Problem requirements —
Rewrite the records below as a numbered list, leaving out any blank lines.

Stored items —

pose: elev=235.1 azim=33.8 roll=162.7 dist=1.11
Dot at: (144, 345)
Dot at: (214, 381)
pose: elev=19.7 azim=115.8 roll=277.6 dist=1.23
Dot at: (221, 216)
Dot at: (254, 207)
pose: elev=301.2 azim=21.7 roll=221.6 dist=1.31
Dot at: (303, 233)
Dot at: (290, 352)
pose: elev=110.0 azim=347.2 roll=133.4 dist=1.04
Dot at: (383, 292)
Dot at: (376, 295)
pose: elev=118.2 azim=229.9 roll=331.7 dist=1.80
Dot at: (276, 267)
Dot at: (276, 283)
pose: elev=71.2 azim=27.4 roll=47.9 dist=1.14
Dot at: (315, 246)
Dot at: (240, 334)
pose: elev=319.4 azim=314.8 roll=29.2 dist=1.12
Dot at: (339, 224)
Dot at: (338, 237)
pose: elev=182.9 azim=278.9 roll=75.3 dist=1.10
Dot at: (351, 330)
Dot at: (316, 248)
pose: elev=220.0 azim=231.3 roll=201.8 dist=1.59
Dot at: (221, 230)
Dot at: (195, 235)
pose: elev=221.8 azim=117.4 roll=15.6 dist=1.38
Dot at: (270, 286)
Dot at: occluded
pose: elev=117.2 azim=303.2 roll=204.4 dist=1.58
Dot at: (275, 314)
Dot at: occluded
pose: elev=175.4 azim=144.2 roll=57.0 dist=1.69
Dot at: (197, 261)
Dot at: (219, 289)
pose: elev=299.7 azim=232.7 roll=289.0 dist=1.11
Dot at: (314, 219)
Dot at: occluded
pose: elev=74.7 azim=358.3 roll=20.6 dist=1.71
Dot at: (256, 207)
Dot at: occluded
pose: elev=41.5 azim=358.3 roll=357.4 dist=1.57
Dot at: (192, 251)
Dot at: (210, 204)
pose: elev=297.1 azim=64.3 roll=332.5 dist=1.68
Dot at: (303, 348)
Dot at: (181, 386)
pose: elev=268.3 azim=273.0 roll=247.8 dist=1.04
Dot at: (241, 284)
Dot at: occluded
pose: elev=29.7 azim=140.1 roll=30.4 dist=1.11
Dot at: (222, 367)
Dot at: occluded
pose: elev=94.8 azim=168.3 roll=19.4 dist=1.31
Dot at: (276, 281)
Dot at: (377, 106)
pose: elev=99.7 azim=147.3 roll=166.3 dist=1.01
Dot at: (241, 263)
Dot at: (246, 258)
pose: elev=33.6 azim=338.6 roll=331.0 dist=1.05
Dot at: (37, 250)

Task answer —
1. pose: elev=235.1 azim=33.8 roll=162.7 dist=1.11
2. Dot at: (144, 345)
3. Dot at: (214, 381)
4. pose: elev=19.7 azim=115.8 roll=277.6 dist=1.23
5. Dot at: (221, 216)
6. Dot at: (254, 207)
7. pose: elev=301.2 azim=21.7 roll=221.6 dist=1.31
8. Dot at: (303, 233)
9. Dot at: (290, 352)
10. pose: elev=110.0 azim=347.2 roll=133.4 dist=1.04
11. Dot at: (383, 292)
12. Dot at: (376, 295)
13. pose: elev=118.2 azim=229.9 roll=331.7 dist=1.80
14. Dot at: (276, 267)
15. Dot at: (276, 283)
16. pose: elev=71.2 azim=27.4 roll=47.9 dist=1.14
17. Dot at: (315, 246)
18. Dot at: (240, 334)
19. pose: elev=319.4 azim=314.8 roll=29.2 dist=1.12
20. Dot at: (339, 224)
21. Dot at: (338, 237)
22. pose: elev=182.9 azim=278.9 roll=75.3 dist=1.10
23. Dot at: (351, 330)
24. Dot at: (316, 248)
25. pose: elev=220.0 azim=231.3 roll=201.8 dist=1.59
26. Dot at: (221, 230)
27. Dot at: (195, 235)
28. pose: elev=221.8 azim=117.4 roll=15.6 dist=1.38
29. Dot at: (270, 286)
30. Dot at: occluded
31. pose: elev=117.2 azim=303.2 roll=204.4 dist=1.58
32. Dot at: (275, 314)
33. Dot at: occluded
34. pose: elev=175.4 azim=144.2 roll=57.0 dist=1.69
35. Dot at: (197, 261)
36. Dot at: (219, 289)
37. pose: elev=299.7 azim=232.7 roll=289.0 dist=1.11
38. Dot at: (314, 219)
39. Dot at: occluded
40. pose: elev=74.7 azim=358.3 roll=20.6 dist=1.71
41. Dot at: (256, 207)
42. Dot at: occluded
43. pose: elev=41.5 azim=358.3 roll=357.4 dist=1.57
44. Dot at: (192, 251)
45. Dot at: (210, 204)
46. pose: elev=297.1 azim=64.3 roll=332.5 dist=1.68
47. Dot at: (303, 348)
48. Dot at: (181, 386)
49. pose: elev=268.3 azim=273.0 roll=247.8 dist=1.04
50. Dot at: (241, 284)
51. Dot at: occluded
52. pose: elev=29.7 azim=140.1 roll=30.4 dist=1.11
53. Dot at: (222, 367)
54. Dot at: occluded
55. pose: elev=94.8 azim=168.3 roll=19.4 dist=1.31
56. Dot at: (276, 281)
57. Dot at: (377, 106)
58. pose: elev=99.7 azim=147.3 roll=166.3 dist=1.01
59. Dot at: (241, 263)
60. Dot at: (246, 258)
61. pose: elev=33.6 azim=338.6 roll=331.0 dist=1.05
62. Dot at: (37, 250)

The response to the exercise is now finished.